CONDESCENDENCIA
He aquí, vengo; en el rollo del libro está escrito de mí. Salmo 40:7.
Se estima que si viajamos a la velocidad de la luz (300.000 km por segundo), nos llevaría catorce mil millones de años ir de un extremo al otro del universo.1 ¿Puedes imaginar al que creó y sostiene tales grandezas tornado en indefenso bebé? ¿Puedes imaginar al que procede “del seno de la aurora” (Sal. 110:3) echado en el muladar del universo? ¿Te preguntas por qué cambió el trono por el pesebre? Porque “toda la creación gime” bajo el efecto del pecado (Rom. 8:22).
En respuesta a ese gemido, el Hijo de Dios, el que ha existido por siempre, eligió encarnarse (Miq. 5:2). Lo hizo para morir. “Por cuanto los hijos participaron de carne y sangre, él también participó de lo mismo, para destruir por medio de la muerte al que tenía el imperio de la muerte, esto es, al diablo” (Heb. 2:14).
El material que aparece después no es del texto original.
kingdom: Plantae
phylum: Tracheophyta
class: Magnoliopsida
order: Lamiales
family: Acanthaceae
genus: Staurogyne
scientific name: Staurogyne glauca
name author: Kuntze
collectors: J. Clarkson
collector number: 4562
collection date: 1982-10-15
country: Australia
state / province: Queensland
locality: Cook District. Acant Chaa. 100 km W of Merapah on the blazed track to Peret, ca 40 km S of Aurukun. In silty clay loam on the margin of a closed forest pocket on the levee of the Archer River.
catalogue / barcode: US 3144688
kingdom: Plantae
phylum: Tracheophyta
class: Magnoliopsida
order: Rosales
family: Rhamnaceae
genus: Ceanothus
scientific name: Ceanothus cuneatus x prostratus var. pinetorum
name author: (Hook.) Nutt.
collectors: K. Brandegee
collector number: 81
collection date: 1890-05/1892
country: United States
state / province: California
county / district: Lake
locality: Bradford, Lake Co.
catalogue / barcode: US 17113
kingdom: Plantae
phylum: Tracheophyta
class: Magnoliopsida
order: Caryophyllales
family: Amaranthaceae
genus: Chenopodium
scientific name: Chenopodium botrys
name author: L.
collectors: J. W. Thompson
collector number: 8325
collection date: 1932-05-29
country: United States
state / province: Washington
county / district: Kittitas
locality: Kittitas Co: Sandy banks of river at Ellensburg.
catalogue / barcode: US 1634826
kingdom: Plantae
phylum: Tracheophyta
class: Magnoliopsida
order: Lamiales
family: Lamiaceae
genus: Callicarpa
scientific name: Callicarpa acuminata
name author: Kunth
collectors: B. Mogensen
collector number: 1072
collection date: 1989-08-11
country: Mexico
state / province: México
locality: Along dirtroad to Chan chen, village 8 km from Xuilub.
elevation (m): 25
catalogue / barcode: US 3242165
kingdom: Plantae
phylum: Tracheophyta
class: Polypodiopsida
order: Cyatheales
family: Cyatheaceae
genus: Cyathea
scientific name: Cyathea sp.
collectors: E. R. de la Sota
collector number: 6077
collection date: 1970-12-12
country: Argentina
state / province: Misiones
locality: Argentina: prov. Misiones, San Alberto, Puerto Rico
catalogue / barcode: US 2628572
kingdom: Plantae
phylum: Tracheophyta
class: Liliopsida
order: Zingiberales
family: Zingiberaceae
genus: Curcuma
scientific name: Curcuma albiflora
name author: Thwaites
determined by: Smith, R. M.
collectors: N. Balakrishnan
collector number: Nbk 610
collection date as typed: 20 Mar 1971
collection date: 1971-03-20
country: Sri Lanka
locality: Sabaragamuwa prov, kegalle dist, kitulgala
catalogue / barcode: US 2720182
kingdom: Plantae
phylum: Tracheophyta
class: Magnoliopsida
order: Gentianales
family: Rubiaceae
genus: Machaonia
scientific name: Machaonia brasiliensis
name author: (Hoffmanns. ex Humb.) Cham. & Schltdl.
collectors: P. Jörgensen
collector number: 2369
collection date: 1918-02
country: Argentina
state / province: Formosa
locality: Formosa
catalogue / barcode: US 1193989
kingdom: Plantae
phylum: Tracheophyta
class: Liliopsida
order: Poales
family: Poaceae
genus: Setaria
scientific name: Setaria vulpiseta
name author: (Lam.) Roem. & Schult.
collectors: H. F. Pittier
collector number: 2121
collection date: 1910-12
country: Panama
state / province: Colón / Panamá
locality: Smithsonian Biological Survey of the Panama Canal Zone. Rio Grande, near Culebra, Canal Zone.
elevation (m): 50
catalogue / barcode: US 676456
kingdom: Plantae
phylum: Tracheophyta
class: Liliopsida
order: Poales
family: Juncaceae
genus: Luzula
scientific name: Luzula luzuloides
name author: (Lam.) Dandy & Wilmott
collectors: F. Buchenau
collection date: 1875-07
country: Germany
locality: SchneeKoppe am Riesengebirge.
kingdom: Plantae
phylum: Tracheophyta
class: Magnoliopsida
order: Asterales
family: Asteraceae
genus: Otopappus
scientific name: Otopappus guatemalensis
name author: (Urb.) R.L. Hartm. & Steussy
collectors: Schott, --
El Hijo de Dios se despojó de sus derechos reales y descendió y condescendió con los pecadores. Esto es lo que perdió:
- Su omnipresencia: Se encerró en un cuerpo de solo 100 trillones de células, y redujo su omnipresencia al alcance de los brazos de un bebé. ·
- Su omnisciencia: La mente que contiene los archivos del universo y los secretos del futuro vino a la tierra con la memoria en ceros. ·
- Su omnipotencia: El Todopoderoso se sujetó a un carpintero. ·
- Su poder sustentador: El que sostiene toda forma de vida llegó a
depender de un corazón programado tan solo para un millón de latidos. El sustentador de 40 mil millones de sistemas solares durmió en un pesebre.
Dios se ha sacrificado. Te regala a su Hijo envuelto en piel humana. Es un regalo de sangre, porque es precisamente sangre pulcra y expiatoria lo que necesitas para salvarte, ya que “sin derramamiento de sangre no se hace remisión” (Heb. 9:22). “Si queremos estudiar un problema profundo, fijemos nuestra mente en la cosa más maravillosa que jamás sucedió en la tierra o en el cielo: la encarnación del Hijo de Dios” —AFC 27.